0

When assigning a new column to one dataframe in the list, it copies it to all other dataframes. Example:

In [219]: a = [pd.DataFrame()]*2
In [220]: a[0]['a'] = [1,2,3]
In [221]: a[1]
Out[221]: 
   a
0  1
1  2
2  3

Is this a bug? And what can I do to prevent it?

Thanks!

Yehuda Karlinsky
  • 329
  • 1
  • 2
  • 4
  • 1
    That's known behavior when you try to initialize list with `[]*n`. Use `a = [pd.DataFrame() for i in range(2)]` to initialize the list instead. – Psidom Nov 16 '16 at 14:16
  • Thanks Psidom! Out of curiosity, to you know why this happens? – Yehuda Karlinsky Nov 16 '16 at 14:19
  • 1
    Possible duplicate of ["Least Astonishment" and the Mutable Default Argument](http://stackoverflow.com/questions/1132941/least-astonishment-and-the-mutable-default-argument) – Zeugma Nov 16 '16 at 14:21
  • 2
    By doing that you are creating a list of references to the same object so whenever you modify one of them, others change at the same time. See http://stackoverflow.com/questions/240178/python-list-of-lists-changes-reflected-across-sublists-unexpectedly. – Psidom Nov 16 '16 at 14:23

2 Answers2

0

The answer is because when you define a list with that syntax

x = [something]*n

You end up with a list, where each item is THE SAME something. It doesn't create copies, it references the SAME object:

>>> import pandas as pd
>>> a=pd.DataFrame()
>>> g=[a]*2
>>> g
1: [Empty DataFrame
Columns: []
Index: [], Empty DataFrame
Columns: []
Index: []]
>>> id(g[0])
4: 129264216L
>>> id(g[1])
5: 129264216L

The comments are pointing to some useful examples which you should read through and grok.

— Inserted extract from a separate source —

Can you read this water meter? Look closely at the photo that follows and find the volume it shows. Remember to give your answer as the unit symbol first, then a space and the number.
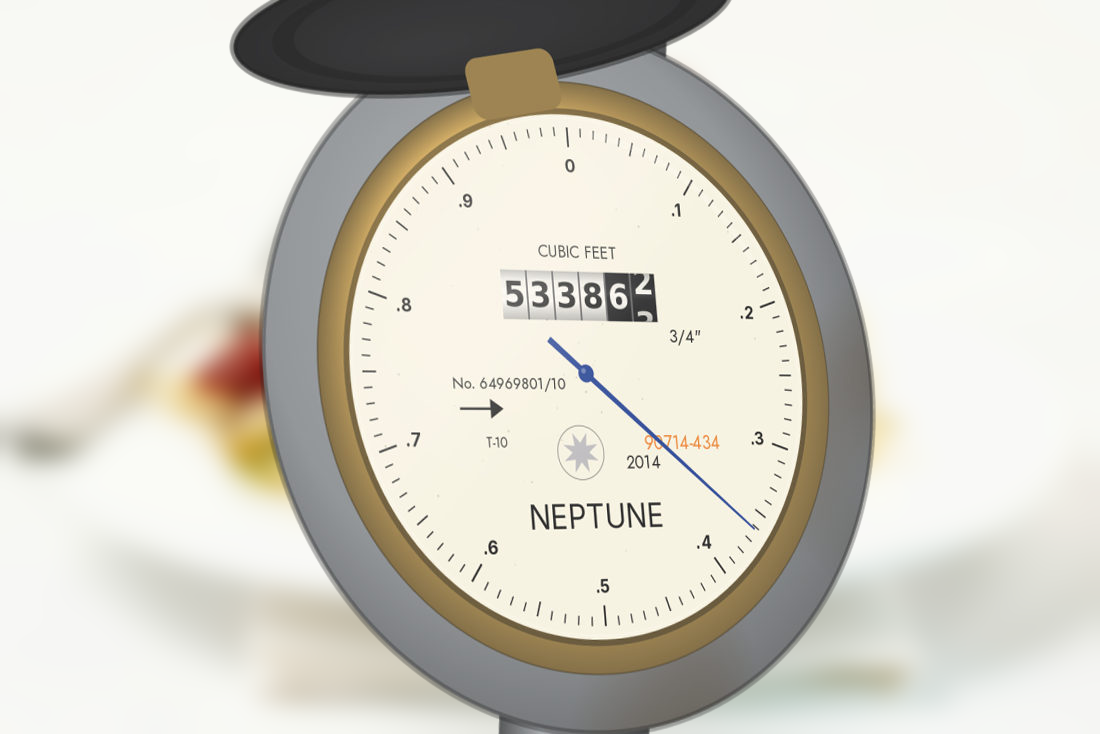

To avoid it in your situation, just use another way of instantiating the list:

>>> map(lambda x: pd.DataFrame(),range(2))
6: [Empty DataFrame
Columns: []
Index: [], Empty DataFrame
Columns: []
Index: []]
>>> [pd.DataFrame() for i in range(2)]
7: [Empty DataFrame
Columns: []
Index: [], Empty DataFrame
Columns: []
Index: []]
>>> 
greg_data
  • 2,247
  • 13
  • 20
-1

EDIT: I now see that there is an explanation for this in the replies^

I don't understand what this is caused by just yet, but you can get around it by defining your dataframes separately prior to putting them in a list.

In [2]: df1 = pd.DataFrame()
In [3]: df2 = pd.DataFrame()
In [4]: a = [df1, df2]
In [5]: a[0]['a'] = [1,2,3]
In [6]: a[0]
Out[6]:
   a
0  1
1  2
2  3

In [7]: a[1]
Out[7]:
Empty DataFrame
Columns: []
Index: []
guzman
  • 177
  • 2
  • 11